After a dozen years and more than 76 million albums sold, these days the quartet is more Main Street than Backstreet, more men than Boys. But not ones to rest on past successes, they have hooked up with some hot producers and songwriters for this 11-track disc, rather brief at 40 minutes.

It sounds thoroughly contemporary. Which is not necessarily a good thing when that means it is glossily produced, flawlessly performed, and characterless to the point of being nondescript prefab pop/R&B.

There are dance beats on the lead single "Straight Through My Heart" with its kind of Euro-disco, electro-lite rhythm track overlaid with harmonies, and on "All of Your Life (You Need Love)."

All of which would be OK in a forgettable sort of way. But then there are the truly awful "PDA" and "She's A Dream." On the former (the title referring to public displays of affection) there are such lyrics as "kissing and touching with my hands all over your booty." Oh, come on. Really? That doesn't sound hot - just silly.

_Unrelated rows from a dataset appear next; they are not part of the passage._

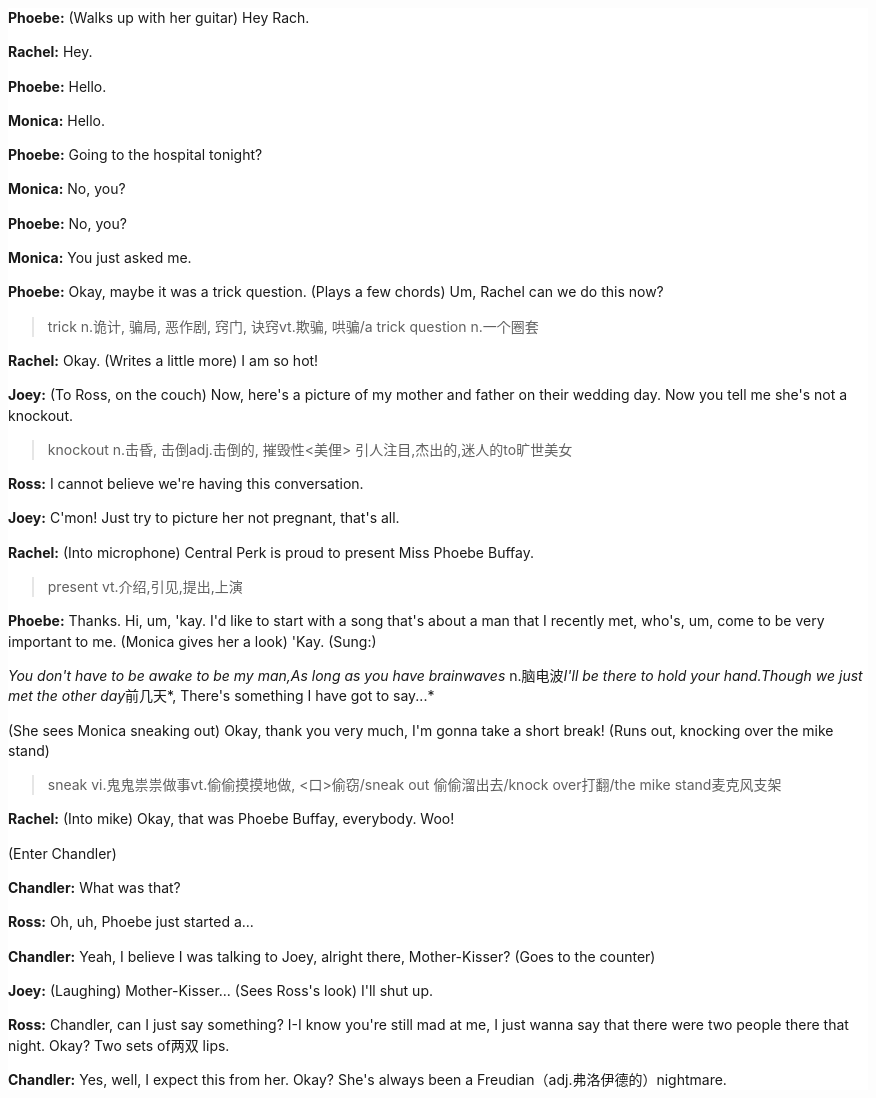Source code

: **Phoebe:** (Walks up with her guitar) Hey Rach.

**Rachel:** Hey.

**Phoebe:** Hello.

**Monica:** Hello.

**Phoebe:** Going to the hospital tonight?

**Monica:** No, you?

**Phoebe:** No, you?

**Monica:** You just asked me.

**Phoebe:** Okay, maybe it was a trick question. (Plays a few chords) Um, Rachel can we do this now?

> trick n.诡计, 骗局, 恶作剧, 窍门, 诀窍vt.欺骗, 哄骗/a trick question n.一个圈套

**Rachel:** Okay. (Writes a little more) I am so hot!

**Joey:** (To Ross, on the couch) Now, here's a picture of my mother and father on their wedding day. Now you tell me she's not a knockout.

> knockout n.击昏, 击倒adj.击倒的, 摧毁性<美俚> 引人注目,杰出的,迷人的to旷世美女

**Ross:** I cannot believe we're having this conversation.

**Joey:** C'mon! Just try to picture her not pregnant, that's all.

**Rachel:** (Into microphone) Central Perk is proud to present Miss Phoebe Buffay.

> present vt.介绍,引见,提出,上演

**Phoebe:** Thanks. Hi, um, 'kay. I'd like to start with a song that's about a man that I recently met, who's, um, come to be very important to me. (Monica gives her a look) 'Kay. (Sung:)

*You don't have to be awake to be my man,As long as you have brainwaves* n.脑电波*I'll be there to hold your hand.Though we just met the other day*前几天*, There's something I have got to say...*

(She sees Monica sneaking out) Okay, thank you very much, I'm gonna take a short break! (Runs out, knocking over the mike stand)

> sneak vi.鬼鬼祟祟做事vt.偷偷摸摸地做, <口>偷窃/sneak out 偷偷溜出去/knock over打翻/the mike stand麦克风支架

**Rachel:** (Into mike) Okay, that was Phoebe Buffay, everybody. Woo!

(Enter Chandler)

**Chandler:** What was that?

**Ross:** Oh, uh, Phoebe just started a...

**Chandler:** Yeah, I believe I was talking to Joey, alright there, Mother-Kisser? (Goes to the counter)

**Joey:** (Laughing) Mother-Kisser... (Sees Ross's look) I'll shut up.

**Ross:** Chandler, can I just say something? I-I know you're still mad at me, I just wanna say that there were two people there that night. Okay? Two sets of两双 lips.

**Chandler:** Yes, well, I expect this from her. Okay? She's always been a Freudian（adj.弗洛伊德的）nightmare.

After that low point the remainder of the disc hardly registers. And the disappointing part of it all is that the Backstreet Boys can really sing. It's just that the material is so pedestrian, the arrangements so rote, and a couple of songs so dreadful that their talent is almost immaterial.

- RICHARD PATON

The art of memorable storytelling is alive and well in the capable pen, musicianship, and voice of the veteran John McCutcheon. With this unusual two-disc set, one of storytelling and the other of songs, he cements his reputation as "folk music's renaissance man."

The first disc, recorded live, contains nearly 66 minutes and five tracks of stories chock full of pathos, funny twists, and riveting human interest. A couple are traditional tales, such as "John Henry," delivered with depth and a modern touch. Others are his own creations, pushing contemporary issues through his potent wringer of humor and insights. His take on the television hit, Survivor, is hysterical and meaningful, punctuated by Pete Seeger's "Well May The World Go."

The second disc is 48 minutes of a dozen McCutcheon original tunes that observe and celebrate the foibles and emotions of modern mankind. With McCutcheon on guitars and banjo, joined by a handful of talented sidemen, these are songs that cry for deep listening.

McCutcheon drains every last drop of emotion from some of these numbers, especially the uncanny mix of music with his words on the second disc. You'd have to be heartless not to feel an occasional stirring of feelings if you're really listening - and hearing - what he's saying.

- KEN ROSENBAUM

He's rude, he's crude, and he's every bit as obnoxious as you'd expect a Howard Stern sidekick to be on his debut comedy album.

Artie Lange could make the late Lenny Bruce wince. But even as demented as Lange's brand of humor is, you can't help but laugh sometimes as he skewers anyone from the late actor Heath Ledger to former boxer Mike Tyson, and explains why he's so envious of New England Patriots quarterback Tom Brady.

There's lots of talk about drugs, hookers, and gambling and, as if that's not distasteful enough, a few wisecracks about Special Olympics.

- TOM HENRY

Keeping up with jazz trombonist Luis Bonilla is a bit like shadowing a bumblebee. The one-time member of bands featuring the late Dizzy Gillespie, McCoy Tyner, Tony Bennett, and Freddie Hubbard, Bonilla's all over the place with an unconventional style and loads of creativity, tempered only by the occasional saxophone or drum solo. - T.H.